Credo sia importante capire l’estensione del riordino dell’Iva e collocare al suo interno l’Iva ad aliquota zero che, francamente, nella attuale situazione non mi sembra un’idea balzana. Sarà importante però capire se e come si vorrà intervenire anche sulle altre aliquote Iva.

Nelle settimane scorse sono uscite diverse analisi che evidenziano, non lo scopriamo oggi, come il grosso del gettito in Italia sia riconducibile al ceto medio. Mi spiega come è stato possibile in tutti questi anni non accorgersi di tale stortura? O forse ce ne si è accorti…

Francamente non credo sia una scoperta di queste settimane: è noto da tempo che il peso dell’Irpef ricade per oltre l’80% su lavoratori dipendenti e pensionati, il peso dei lavoratori autonomi essendo stato contenuto negli ultimi anni dal rilievo assunto dai regimi forfettari. Ed è altrettanto noto che poco meno del 40% dei lavoratori dipendenti non paga alcuna imposta non diversamente da quanto accade, o quasi, a poco più del 40% dei lavoratori autonomi. Per converso, poco più del 10% dei lavoratori dipendenti versa poco meno del 60% dell’Irpef versata dalla categoria e questo dato è ancora più evidente nel caso degli autonomi. Al di là dei numeri, il messaggio che emerge è che una rivisitazione significativa dell’Irpef è sempre più urgente.

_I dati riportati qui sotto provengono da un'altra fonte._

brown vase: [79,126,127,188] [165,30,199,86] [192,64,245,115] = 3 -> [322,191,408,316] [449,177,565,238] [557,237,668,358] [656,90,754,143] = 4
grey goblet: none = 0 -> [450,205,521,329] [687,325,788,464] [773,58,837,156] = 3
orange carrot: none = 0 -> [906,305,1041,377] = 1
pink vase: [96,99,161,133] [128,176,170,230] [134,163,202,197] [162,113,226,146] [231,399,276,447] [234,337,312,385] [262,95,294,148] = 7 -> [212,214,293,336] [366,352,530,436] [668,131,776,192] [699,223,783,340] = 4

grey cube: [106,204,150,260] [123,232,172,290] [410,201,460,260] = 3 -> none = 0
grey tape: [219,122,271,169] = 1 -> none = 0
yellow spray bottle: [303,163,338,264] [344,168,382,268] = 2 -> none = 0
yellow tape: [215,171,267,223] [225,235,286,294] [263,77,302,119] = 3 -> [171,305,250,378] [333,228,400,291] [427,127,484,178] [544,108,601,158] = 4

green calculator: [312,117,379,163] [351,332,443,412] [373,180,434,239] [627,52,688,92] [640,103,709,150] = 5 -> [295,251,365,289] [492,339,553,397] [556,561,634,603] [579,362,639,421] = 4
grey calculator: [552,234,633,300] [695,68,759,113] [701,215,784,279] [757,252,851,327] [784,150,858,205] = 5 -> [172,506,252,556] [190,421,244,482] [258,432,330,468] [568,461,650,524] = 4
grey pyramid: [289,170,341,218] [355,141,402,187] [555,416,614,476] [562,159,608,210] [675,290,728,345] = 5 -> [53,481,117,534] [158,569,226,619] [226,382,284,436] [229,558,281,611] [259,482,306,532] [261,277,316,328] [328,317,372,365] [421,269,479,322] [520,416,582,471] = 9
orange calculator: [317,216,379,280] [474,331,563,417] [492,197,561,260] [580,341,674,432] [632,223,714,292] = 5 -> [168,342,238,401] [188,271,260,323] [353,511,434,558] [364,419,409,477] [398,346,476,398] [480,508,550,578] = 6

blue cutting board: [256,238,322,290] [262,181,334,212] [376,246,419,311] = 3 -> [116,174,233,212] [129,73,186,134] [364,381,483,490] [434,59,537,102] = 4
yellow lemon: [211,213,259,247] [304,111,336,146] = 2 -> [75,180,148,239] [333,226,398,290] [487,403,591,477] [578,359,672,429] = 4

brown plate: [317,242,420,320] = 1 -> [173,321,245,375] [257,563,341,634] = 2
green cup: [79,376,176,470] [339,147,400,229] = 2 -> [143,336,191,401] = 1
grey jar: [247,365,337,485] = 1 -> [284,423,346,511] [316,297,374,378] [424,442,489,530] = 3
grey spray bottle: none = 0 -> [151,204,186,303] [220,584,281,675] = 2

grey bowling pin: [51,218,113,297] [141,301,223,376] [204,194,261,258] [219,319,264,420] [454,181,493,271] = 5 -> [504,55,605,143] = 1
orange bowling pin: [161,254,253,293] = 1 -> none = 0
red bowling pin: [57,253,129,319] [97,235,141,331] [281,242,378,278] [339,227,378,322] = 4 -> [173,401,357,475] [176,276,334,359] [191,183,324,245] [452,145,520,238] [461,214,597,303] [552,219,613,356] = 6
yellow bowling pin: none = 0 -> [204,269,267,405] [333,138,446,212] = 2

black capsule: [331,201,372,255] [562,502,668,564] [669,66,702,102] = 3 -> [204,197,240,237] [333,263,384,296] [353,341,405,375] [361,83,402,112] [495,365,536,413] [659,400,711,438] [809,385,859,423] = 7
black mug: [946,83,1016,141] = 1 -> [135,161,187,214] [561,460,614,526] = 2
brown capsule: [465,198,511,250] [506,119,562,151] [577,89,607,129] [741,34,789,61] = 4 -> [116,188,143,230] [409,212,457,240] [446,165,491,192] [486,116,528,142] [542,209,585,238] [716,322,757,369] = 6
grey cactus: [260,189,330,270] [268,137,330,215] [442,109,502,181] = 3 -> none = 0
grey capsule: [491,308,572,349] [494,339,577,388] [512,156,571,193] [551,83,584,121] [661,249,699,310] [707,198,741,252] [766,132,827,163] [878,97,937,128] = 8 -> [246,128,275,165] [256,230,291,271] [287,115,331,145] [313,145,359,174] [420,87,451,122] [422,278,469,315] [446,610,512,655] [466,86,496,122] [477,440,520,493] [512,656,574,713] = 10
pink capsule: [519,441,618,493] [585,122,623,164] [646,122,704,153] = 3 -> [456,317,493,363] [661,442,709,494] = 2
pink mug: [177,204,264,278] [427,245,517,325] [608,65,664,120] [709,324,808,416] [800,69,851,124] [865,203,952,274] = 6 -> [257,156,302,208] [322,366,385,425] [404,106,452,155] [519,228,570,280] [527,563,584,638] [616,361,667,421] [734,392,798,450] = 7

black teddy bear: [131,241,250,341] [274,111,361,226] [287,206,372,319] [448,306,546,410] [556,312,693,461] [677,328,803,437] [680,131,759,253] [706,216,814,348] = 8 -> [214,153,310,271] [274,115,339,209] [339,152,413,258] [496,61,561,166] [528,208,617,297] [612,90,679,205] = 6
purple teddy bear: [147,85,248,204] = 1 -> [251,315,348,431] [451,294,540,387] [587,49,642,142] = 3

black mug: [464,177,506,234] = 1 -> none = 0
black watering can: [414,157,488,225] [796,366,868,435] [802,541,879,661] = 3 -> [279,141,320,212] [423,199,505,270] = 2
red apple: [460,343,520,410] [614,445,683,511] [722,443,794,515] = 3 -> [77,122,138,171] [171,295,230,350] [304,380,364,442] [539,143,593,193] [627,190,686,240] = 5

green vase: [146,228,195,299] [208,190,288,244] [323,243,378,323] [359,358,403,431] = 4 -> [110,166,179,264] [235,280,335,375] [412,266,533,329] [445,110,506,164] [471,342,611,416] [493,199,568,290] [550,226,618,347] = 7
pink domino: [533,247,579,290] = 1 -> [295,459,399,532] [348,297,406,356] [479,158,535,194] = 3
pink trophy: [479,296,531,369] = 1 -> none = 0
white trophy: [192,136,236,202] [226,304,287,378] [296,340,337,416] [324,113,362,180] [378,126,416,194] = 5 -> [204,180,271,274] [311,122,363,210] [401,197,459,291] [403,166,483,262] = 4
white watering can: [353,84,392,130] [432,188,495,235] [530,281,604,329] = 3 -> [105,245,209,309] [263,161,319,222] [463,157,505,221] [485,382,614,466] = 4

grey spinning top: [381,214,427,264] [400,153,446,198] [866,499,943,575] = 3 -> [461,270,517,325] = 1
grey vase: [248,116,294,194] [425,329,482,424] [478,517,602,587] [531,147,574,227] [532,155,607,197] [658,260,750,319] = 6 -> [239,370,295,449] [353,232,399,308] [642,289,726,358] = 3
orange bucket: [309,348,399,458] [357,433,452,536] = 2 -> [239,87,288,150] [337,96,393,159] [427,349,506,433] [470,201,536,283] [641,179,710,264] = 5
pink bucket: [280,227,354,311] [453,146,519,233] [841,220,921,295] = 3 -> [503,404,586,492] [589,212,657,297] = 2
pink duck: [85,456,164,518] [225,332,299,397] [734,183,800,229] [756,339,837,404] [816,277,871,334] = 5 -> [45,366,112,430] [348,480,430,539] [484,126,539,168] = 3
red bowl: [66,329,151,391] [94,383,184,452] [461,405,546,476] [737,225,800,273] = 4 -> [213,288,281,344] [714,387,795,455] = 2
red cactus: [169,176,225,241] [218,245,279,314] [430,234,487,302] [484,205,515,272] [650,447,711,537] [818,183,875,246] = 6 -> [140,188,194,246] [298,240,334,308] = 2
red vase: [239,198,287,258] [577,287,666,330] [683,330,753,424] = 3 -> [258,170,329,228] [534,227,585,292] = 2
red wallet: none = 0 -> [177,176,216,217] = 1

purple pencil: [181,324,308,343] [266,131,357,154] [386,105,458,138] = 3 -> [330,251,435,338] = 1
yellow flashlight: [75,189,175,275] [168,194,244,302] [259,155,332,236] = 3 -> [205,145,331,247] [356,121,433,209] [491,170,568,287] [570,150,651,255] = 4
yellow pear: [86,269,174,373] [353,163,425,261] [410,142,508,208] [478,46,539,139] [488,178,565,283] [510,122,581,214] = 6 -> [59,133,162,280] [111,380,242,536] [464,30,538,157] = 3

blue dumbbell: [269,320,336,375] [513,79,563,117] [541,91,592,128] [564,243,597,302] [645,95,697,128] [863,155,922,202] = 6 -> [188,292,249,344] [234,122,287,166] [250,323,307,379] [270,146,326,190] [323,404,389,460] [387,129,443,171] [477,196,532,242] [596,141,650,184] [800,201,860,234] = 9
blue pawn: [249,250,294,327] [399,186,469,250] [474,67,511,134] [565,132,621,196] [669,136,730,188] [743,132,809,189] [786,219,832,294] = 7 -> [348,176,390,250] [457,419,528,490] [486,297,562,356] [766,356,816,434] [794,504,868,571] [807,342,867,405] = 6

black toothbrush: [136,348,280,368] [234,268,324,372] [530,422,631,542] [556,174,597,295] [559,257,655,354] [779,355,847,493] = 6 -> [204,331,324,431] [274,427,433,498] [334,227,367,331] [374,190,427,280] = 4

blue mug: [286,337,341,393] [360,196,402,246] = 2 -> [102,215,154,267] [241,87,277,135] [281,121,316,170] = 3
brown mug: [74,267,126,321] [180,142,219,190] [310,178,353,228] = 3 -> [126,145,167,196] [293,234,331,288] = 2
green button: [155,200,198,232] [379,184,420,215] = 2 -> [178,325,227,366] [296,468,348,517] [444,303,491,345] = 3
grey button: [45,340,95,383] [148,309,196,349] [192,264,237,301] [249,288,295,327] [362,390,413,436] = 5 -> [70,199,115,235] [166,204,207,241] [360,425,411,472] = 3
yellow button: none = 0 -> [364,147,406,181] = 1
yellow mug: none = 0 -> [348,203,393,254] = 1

L’Italia ha un alto debito e più volte il governo ha accusato la Bce di avere la mano un po’ pesante sui tassi, tagliandoci lo spazio vitale sui conti. Condivide?

L’indipendenza delle Banche centrali serve proprio a consentire alle stesse di non prestare troppo orecchio ai desideri dei governi che non necessariamente corrispondono alle necessità dei cittadini. Credo sia molto positivo essersi lasciati alle spalle un lungo periodo in cui ci siamo illusi che il vincolo di bilancio sia irrilevante o che le Banche centrali possano sempre e comunque finanziare le esigenze – a volte comprensibili, spesso irragionevoli – degli esecutivi.